Regretable, though I can understand it as the organisation of the UK must be a bit of a mystery to many people who aren't from the UK. The person looking at their list of countries must have known about Scotland and England being part of the UK, but did not know that the same applied to Wales. Therefore when they looked for Wales on their list and came up short, they assumed it was outside the EU.

These things happen, though someone will be walking round with a very red face today.

Prisoner of War Map

Map kept by the POWs

I've spent part of today going through some of my Grandad's papers. There is a lot of memorabilia in there, and I thought I'd periodically post some of it online, along with any stories which are associated with them. I'll also put on other items which come to me from other relatives - of course, this assumes that there is some interest.

This map was kept by my Grandad in a German POW camp in World War 2. He, along with his platoon, were captured somewhere in the region of Arras. They were on their way to the evacuation at Dunkirk (Dunkerque) but they never made it. Up until his death he still remembered being straffed by the Luftwaffe. A few days before he died he was convinced at one point that he was back on that French road.

Once captured, he along with the other POWs were marched across Europe. They would literally support their colleagues as they went for if one could not march, one was shot.

He spent the rest of the war in a German POW camp, having walked from the North of France. I think he was taken south as he described mountain ranges.

This map survives. It is a flimsy document, held together with a wing and a prayer, and a few pieces of tape. The map was kept in the camp, and the prisoners used it to follow troop movements which they heard from local Germans at their work placements, one of which was working in a plant which helped to make V2 rockets - an activity they were forced to do. One of the secretaries used to pass news on to the prisoners. When she was discovered she and her family were executed. In addition if the map was discovered then there was a high chance of being shot.
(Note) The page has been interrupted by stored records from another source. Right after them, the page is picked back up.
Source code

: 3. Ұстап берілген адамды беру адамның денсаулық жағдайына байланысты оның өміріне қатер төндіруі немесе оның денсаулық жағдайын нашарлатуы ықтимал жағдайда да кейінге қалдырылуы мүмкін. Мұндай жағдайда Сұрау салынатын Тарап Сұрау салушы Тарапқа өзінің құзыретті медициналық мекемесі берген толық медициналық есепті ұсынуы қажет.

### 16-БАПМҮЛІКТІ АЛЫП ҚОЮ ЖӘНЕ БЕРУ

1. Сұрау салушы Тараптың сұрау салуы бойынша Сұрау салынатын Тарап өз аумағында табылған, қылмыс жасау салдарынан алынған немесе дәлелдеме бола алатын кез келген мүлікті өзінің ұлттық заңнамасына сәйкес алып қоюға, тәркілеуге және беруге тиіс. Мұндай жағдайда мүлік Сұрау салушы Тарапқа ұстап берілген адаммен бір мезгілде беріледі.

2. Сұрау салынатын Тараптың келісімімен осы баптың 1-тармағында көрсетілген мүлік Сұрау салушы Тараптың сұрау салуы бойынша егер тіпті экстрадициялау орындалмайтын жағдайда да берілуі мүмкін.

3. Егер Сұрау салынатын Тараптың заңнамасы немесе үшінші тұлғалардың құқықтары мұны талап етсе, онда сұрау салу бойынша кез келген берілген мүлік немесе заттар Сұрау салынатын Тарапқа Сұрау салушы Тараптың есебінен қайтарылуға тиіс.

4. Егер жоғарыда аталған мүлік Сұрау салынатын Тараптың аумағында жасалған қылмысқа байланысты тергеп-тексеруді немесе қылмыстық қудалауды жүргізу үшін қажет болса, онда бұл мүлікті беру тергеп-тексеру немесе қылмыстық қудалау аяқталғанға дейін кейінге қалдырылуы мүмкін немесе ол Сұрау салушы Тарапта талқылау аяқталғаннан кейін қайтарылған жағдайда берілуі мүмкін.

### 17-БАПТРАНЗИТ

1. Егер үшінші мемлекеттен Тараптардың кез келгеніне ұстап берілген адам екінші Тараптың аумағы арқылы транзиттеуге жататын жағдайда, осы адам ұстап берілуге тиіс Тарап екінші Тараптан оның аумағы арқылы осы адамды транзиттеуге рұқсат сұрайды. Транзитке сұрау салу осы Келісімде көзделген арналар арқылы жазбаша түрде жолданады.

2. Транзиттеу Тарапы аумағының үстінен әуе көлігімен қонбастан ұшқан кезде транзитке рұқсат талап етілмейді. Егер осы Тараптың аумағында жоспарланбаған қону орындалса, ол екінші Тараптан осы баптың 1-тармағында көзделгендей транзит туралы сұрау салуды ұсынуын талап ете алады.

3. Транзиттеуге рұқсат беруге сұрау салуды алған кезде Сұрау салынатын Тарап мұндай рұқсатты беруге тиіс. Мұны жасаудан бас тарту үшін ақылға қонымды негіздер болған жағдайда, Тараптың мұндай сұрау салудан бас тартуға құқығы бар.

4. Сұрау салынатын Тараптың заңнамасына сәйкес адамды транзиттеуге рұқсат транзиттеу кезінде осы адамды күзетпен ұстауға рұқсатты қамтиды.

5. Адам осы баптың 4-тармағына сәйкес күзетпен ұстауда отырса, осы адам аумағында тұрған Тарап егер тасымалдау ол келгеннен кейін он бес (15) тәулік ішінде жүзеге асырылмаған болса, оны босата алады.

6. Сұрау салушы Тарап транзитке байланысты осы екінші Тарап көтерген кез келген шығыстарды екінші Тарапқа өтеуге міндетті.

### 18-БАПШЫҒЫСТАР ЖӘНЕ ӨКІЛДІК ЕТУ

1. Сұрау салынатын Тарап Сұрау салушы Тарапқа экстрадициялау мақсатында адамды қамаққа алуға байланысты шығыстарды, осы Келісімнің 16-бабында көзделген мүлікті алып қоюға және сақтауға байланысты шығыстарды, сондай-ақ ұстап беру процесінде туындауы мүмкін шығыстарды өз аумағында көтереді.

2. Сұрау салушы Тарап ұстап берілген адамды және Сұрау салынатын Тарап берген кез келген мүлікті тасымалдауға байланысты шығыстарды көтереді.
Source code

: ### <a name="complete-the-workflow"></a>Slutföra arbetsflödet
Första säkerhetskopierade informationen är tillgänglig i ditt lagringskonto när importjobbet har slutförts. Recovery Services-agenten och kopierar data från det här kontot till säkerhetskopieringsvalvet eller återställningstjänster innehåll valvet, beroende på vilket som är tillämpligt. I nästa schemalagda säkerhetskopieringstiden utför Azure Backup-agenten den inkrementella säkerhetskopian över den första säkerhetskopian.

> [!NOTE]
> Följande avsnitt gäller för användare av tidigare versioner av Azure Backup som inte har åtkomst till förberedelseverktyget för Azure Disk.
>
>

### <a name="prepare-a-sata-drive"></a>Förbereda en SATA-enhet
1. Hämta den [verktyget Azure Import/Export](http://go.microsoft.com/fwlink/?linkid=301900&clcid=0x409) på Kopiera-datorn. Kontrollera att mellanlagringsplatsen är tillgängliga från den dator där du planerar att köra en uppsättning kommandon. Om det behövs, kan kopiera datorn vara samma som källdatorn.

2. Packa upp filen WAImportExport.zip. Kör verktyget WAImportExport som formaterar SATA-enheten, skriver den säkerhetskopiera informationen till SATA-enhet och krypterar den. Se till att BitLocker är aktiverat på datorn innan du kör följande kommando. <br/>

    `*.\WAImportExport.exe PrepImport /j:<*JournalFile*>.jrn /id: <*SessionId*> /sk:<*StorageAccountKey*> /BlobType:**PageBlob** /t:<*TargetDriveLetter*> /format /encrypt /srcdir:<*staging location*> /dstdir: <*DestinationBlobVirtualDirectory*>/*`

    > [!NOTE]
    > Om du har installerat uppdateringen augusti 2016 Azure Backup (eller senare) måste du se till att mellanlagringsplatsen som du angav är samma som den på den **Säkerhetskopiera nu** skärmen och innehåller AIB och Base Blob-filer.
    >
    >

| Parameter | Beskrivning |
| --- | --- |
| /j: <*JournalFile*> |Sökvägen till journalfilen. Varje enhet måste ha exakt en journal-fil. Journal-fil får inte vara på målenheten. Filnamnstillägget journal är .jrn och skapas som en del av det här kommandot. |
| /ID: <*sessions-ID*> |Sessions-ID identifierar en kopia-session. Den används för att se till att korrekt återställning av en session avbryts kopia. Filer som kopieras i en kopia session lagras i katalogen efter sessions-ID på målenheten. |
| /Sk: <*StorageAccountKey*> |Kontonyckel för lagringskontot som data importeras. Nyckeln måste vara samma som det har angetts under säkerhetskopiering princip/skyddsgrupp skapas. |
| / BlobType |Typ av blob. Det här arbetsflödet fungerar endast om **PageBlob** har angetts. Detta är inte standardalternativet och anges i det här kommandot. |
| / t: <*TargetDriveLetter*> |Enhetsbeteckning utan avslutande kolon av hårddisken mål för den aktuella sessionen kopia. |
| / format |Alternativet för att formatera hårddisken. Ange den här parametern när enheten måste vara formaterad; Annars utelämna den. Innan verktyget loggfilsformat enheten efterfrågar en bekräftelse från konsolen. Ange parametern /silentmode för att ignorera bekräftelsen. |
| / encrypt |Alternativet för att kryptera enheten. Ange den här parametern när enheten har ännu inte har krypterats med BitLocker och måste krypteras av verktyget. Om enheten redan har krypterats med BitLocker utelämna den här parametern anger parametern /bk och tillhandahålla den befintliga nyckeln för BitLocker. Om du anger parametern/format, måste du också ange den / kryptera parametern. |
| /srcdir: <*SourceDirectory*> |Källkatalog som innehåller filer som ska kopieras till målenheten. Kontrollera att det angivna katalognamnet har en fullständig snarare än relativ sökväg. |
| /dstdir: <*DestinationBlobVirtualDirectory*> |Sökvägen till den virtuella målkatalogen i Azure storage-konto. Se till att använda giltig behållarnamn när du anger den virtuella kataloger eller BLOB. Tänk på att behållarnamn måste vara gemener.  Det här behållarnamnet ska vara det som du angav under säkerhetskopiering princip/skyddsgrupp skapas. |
The map was hidden by being wrapped in oil skins, and it was kept in the pot of constantly boiling water which they used in the hut for various purposes.

The map is quite large, A3 size with a bit sticking out (so it once was A2). This image has been stitched together from three scans - I've shown a close up of the region around Brussels where one can just make out some of the pencil marks which were made.

A larger version of the map can be obtained by clicking on the image - the highest res version is too large to put online!

Additional: This entry has been linked to from 'The Map Room'

Right to Roam

The first Right to Roam maps are published today. These detail where the public can walk in the UK. The maps will not include cultivated land, e.g. gardens, it will include 'open country' or 'common land'. Historically, some of these areas were kept out of bounds by landowners.

The first maps include the south east and the area around the peak district.

There is some 'excepted' land, which is not included, and people should be familiar with this if they use the maps. Also, the maps are not in and of themselves walking maps.

The maps are published by the Countryside Agency.